The apartment, not having a fireplace, also lacked fireplace matches. It did have two boxes of kitchen matches, which are longer than paper matches, easier to light, and stay lit longer. I turned on the gas, juggled the kitchen matches, got one lit, and stuck it in the hole designed for the purpose. Nothing. It burned down until it singed my fingers. I chucked it into the sink and lit another. WHOOMP!!! The stove was lit, and in the air was a peculiar smell which I traced to the stubble of smoking hair on my arms.
This cornbread is in the way of being a science fair project. When my children were in elementary school, I delighted in the science fair. I never actually came up with a project that enabled them to win, although I still think What property in Monopoly do people land on the most should have won. (It's one of the red ones.)
The question here is, what happens when you put caraway seeds into corn bread? Caraway seeds go in rye bread, cabbage, and pickles. They have a distinctive taste. This recipe called for a lot of them, three teaspoons. The answer is, you get a taste you don't associate with cornbread, but it's okay. It is possible to bake cornbread in a loaf pan. You just have to cook it longer and keep testing it for doneness by sticking a fork into it.

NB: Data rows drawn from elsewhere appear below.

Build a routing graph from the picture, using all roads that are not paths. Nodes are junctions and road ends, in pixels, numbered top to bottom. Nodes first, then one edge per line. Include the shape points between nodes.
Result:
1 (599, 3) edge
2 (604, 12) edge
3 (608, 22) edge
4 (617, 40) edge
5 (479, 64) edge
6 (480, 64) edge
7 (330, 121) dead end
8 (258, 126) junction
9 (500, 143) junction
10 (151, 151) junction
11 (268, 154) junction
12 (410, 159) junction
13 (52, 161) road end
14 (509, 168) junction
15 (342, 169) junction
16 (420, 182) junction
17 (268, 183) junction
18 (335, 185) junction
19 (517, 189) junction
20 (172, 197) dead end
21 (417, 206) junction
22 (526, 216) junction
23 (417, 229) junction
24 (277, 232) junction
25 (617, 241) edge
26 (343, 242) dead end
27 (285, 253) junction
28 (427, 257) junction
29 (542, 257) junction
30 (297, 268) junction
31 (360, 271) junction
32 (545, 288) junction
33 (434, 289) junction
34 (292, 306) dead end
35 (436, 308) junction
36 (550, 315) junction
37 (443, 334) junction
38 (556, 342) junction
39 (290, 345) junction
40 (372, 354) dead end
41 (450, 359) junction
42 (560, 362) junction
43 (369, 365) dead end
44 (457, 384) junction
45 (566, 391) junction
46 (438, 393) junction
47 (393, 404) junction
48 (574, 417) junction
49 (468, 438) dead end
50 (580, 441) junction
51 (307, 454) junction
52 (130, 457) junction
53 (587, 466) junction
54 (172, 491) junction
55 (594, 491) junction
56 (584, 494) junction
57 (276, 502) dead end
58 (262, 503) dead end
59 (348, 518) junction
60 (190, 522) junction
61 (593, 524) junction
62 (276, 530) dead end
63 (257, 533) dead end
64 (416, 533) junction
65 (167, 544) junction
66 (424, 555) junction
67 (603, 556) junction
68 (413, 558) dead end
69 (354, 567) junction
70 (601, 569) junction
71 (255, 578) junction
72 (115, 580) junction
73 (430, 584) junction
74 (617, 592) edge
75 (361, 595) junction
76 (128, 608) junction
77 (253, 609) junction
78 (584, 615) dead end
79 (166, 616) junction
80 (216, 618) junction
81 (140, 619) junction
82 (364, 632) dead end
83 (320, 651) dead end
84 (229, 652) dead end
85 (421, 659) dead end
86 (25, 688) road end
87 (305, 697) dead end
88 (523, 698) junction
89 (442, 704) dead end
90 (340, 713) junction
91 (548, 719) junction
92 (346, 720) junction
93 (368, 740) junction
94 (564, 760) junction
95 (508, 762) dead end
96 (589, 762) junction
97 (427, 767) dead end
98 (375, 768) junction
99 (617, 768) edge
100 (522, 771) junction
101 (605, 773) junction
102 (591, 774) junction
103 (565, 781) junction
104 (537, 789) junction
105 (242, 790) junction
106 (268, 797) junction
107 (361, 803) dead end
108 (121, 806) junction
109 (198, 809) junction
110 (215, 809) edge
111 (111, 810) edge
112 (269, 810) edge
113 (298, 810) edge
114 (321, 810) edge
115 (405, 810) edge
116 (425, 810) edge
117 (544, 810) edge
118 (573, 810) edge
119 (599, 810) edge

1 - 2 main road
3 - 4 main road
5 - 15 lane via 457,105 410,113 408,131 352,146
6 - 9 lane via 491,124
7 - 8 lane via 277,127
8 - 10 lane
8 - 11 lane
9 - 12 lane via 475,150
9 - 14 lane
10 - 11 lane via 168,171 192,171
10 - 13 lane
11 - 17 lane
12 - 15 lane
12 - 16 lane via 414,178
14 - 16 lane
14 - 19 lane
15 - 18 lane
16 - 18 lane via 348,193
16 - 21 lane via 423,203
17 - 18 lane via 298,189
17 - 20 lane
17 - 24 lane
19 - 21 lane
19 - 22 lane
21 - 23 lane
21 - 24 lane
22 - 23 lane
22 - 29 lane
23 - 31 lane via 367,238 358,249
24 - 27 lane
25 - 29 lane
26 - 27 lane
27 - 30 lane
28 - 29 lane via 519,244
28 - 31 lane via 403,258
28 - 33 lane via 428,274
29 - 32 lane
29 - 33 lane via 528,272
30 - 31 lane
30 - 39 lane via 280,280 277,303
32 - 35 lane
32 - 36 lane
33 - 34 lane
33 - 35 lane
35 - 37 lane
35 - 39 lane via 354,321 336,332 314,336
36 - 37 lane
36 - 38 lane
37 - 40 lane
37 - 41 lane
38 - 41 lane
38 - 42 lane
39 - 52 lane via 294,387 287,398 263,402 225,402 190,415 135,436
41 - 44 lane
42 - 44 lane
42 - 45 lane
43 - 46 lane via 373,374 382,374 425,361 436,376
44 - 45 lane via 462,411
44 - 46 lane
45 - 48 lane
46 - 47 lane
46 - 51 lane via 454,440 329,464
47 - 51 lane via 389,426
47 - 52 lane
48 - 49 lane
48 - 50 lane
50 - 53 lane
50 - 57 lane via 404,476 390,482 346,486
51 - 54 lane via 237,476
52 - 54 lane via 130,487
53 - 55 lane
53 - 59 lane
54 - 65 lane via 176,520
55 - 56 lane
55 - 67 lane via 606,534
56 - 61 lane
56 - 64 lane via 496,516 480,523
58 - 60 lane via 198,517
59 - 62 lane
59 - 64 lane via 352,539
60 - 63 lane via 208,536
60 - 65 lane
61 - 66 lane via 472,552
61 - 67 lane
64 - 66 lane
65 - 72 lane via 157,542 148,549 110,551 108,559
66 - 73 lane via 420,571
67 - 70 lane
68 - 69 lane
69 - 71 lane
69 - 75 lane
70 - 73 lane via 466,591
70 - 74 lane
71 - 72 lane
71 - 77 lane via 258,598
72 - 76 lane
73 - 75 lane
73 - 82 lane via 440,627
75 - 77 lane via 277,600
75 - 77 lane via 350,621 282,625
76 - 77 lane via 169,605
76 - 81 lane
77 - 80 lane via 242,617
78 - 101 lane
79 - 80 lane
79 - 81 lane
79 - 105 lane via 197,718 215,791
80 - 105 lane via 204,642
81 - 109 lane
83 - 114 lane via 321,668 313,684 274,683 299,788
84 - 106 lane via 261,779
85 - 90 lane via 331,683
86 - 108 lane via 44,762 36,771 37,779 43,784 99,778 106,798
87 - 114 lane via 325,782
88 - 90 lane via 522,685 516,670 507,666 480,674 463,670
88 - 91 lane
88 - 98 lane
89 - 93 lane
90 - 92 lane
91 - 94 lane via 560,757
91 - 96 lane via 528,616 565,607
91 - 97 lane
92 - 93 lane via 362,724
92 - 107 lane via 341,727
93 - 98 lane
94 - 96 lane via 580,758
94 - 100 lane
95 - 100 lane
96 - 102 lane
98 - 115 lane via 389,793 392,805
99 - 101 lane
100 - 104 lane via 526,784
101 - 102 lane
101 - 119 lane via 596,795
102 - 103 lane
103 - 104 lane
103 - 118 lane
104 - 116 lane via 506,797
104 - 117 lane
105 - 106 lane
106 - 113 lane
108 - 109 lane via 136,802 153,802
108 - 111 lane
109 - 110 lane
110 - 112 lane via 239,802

Philipsburg Waterground Cornbread

1 1/2 cups flour
1 teaspoon baking soda
4 teaspoons baking powder
3 tablespoons sugar
1 1/2 teaspoons salt
1 1/2 cups waterground yellow cornmeal
3 teaspoons caraway seeds
1/2 teaspoon nutmeg
1 1/2 cups buttermilk
5 tablespoons melted shortening or bacon drippings

1. Preheat the oven to 425 degrees.
2. Sift together the flour, baking soda, baking powder, sugar and salt. Add the corn meal, caraway seeds and nutmeg.
3. Stir in the eggs, buttermilk and shortening or bacon drippings. turn into a greased nine-inch square baking tin and bake twenty-five to thirty minutes. Makes six to eight servings. (I gave half my loaf to my friend Cathy. )

1 comment:

  1. I would think a little caraway would be interesting, but a lot would be - well - a LOT!